***** Document extract *****
My husband’s dad Harold, uncle Ronald, and his step-dad Paul were all in the Korean War. Harold was a cook and Paul was in the motor pool in Korea. Ronald was in a tank during his time in Korea and it was a time that had a lifelong effect on him.

My dad, John, enjoyed his time overseas. He enlisted in February of 1943 in the Army/Air Force and headed overseas to Suffolk England. He talked very fondly of his time there at an airfield base and I think it was because he could leave home. He was living with his oldest brother, Steve, Steve’s wife, their two young sons, and John’s sister, Helen. I know he was grateful that he had a home, but I think it was a little crowded! He recalled to my sisters and me that when it was time to board the train to head off, parents and sons were crying. His only thought was, “This is an adventure!”. He volunteered for hatchman duty on the transport ship to England because it gave him privacy. At Great Ashfield Airforce Base near Stowmarket England, the location of the 385th Bombardment Group of the USAAF, he was a Corporal of the MPs on the base. He was back in the United States by September of 1945.

John Jakiela, Corporal Army Air Force Word War II

He had a picture of his squadron framed and hanging in his basement work area. We loved to take it from its spot and listen to his stories of the men in the picture.

He kept his address book of local friends and their war addresses along with the addresses of people he met while in the service. I have it now and like to flip through it to look at the various names.

He had a few Suffolk locals listed in there. One is Joyce Filby of Finningham England, who I think was his girlfriend while he was there. Another is the Hammond Family of Wetherden. I have a letter they wrote in November of 1947. Although the war was over for two years, they were still having difficulty getting food and were being strictly rationed for bread and potatoes. “Things are getting worse instead of better.” That sounds similar to Great Uncle Antoni’s letter from Poland in January of 1947!
***** Material shown *****
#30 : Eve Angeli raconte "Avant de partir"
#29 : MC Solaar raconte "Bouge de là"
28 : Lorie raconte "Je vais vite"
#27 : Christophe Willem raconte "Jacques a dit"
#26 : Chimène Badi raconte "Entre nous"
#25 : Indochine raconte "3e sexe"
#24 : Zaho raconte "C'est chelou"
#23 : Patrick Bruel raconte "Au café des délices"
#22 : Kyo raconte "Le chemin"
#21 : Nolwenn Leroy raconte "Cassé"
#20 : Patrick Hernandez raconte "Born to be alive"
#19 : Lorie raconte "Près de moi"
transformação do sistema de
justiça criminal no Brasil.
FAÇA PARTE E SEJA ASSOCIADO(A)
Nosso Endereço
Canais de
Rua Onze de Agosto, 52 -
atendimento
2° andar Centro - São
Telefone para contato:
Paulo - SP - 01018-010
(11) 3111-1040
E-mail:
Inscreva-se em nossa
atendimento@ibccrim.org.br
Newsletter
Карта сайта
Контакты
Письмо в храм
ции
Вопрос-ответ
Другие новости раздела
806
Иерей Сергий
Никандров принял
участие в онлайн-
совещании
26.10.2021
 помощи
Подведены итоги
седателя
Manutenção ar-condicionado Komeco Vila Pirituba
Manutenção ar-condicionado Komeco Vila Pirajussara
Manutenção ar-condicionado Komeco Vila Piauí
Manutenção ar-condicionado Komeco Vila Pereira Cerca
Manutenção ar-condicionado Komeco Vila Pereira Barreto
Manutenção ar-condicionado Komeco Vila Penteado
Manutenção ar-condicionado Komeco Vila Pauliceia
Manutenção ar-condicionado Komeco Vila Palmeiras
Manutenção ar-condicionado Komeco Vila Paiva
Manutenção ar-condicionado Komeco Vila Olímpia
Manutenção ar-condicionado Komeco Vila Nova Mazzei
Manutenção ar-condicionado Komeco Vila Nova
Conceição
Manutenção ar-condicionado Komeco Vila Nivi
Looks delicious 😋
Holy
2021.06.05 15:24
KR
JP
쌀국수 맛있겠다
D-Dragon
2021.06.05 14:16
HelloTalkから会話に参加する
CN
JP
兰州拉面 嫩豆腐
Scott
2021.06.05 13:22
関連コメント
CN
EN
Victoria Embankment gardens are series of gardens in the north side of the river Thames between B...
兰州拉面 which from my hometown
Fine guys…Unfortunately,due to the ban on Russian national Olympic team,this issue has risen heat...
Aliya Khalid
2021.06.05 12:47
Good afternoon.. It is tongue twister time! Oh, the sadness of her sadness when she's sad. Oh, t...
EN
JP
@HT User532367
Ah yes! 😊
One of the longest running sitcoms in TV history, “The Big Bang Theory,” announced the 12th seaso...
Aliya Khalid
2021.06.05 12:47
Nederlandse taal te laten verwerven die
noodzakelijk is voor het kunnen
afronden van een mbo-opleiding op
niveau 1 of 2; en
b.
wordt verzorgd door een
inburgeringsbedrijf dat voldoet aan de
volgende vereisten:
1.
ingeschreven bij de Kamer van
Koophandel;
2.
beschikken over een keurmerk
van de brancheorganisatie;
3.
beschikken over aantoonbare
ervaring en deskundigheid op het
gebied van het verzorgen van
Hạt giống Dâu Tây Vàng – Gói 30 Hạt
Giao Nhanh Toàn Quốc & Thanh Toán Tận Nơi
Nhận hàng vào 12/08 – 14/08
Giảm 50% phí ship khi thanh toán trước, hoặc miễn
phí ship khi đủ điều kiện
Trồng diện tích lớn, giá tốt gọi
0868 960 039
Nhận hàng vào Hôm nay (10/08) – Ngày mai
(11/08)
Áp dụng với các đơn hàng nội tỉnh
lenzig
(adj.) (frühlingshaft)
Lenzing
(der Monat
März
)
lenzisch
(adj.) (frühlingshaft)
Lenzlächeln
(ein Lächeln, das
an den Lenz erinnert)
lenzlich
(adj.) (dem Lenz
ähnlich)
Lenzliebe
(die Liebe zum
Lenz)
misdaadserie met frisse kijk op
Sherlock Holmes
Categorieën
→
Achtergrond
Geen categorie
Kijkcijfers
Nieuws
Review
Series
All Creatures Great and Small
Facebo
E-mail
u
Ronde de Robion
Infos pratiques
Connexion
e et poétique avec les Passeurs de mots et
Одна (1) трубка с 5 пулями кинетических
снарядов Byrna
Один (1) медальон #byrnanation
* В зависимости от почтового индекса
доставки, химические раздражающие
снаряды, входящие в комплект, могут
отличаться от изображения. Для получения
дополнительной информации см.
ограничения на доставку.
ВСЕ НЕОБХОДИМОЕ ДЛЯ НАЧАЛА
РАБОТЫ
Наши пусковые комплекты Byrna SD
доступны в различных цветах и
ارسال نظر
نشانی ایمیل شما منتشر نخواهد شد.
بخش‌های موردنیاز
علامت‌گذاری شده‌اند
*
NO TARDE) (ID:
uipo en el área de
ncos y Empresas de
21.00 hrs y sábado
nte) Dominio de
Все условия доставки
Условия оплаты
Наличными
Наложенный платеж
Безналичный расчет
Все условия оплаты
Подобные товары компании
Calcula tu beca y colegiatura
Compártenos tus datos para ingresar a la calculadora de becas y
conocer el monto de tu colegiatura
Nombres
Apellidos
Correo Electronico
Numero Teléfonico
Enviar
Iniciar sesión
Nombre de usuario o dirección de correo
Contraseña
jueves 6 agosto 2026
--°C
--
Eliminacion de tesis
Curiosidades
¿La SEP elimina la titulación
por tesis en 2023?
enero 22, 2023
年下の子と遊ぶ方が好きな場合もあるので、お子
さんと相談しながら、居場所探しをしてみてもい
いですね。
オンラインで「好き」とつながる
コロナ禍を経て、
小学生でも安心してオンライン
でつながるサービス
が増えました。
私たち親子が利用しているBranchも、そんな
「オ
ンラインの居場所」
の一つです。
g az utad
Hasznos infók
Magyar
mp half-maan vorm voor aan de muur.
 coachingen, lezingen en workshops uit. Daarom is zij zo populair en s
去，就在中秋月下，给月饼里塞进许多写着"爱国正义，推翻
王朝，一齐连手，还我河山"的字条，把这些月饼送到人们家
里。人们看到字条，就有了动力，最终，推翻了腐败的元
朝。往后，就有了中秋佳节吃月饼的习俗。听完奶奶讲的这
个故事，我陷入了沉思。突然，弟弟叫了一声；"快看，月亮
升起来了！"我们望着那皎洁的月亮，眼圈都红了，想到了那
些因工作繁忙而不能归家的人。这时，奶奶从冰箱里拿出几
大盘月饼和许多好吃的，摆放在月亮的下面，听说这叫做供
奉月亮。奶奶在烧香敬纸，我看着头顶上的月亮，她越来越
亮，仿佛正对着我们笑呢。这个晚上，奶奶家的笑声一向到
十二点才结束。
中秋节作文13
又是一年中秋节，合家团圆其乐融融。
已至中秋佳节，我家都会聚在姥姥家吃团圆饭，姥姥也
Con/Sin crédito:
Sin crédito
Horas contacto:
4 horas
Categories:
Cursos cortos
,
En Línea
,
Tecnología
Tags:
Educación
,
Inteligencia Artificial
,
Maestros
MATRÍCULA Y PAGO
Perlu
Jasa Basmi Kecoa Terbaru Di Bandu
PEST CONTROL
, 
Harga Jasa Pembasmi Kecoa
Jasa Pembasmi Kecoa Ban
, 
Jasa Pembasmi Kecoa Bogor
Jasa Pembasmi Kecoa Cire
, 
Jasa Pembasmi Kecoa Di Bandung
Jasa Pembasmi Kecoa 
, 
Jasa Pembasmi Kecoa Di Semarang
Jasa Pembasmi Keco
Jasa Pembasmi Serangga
*****
**Work required:** Reproduce, word for word, the entire passage above about the family's service in World War II and the Korean War.

**Solution to this task:**
My husband’s dad Harold, uncle Ronald, and his step-dad Paul were all in the Korean War. Harold was a cook and Paul was in the motor pool in Korea. Ronald was in a tank during his time in Korea and it was a time that had a lifelong effect on him.

My dad, John, enjoyed his time overseas. He enlisted in February of 1943 in the Army/Air Force and headed overseas to Suffolk England. He talked very fondly of his time there at an airfield base and I think it was because he could leave home. He was living with his oldest brother, Steve, Steve’s wife, their two young sons, and John’s sister, Helen. I know he was grateful that he had a home, but I think it was a little crowded! He recalled to my sisters and me that when it was time to board the train to head off, parents and sons were crying. His only thought was, “This is an adventure!”. He volunteered for hatchman duty on the transport ship to England because it gave him privacy. At Great Ashfield Airforce Base near Stowmarket England, the location of the 385th Bombardment Group of the USAAF, he was a Corporal of the MPs on the base. He was back in the United States by September of 1945.

John Jakiela, Corporal Army Air Force Word War II

He had a picture of his squadron framed and hanging in his basement work area. We loved to take it from its spot and listen to his stories of the men in the picture.

He kept his address book of local friends and their war addresses along with the addresses of people he met while in the service. I have it now and like to flip through it to look at the various names.

He had a few Suffolk locals listed in there. One is Joyce Filby of Finningham England, who I think was his girlfriend while he was there. Another is the Hammond Family of Wetherden. I have a letter they wrote in November of 1947. Although the war was over for two years, they were still having difficulty getting food and were being strictly rationed for bread and potatoes. “Things are getting worse instead of better.” That sounds similar to Great Uncle Antoni’s letter from Poland in January of 1947!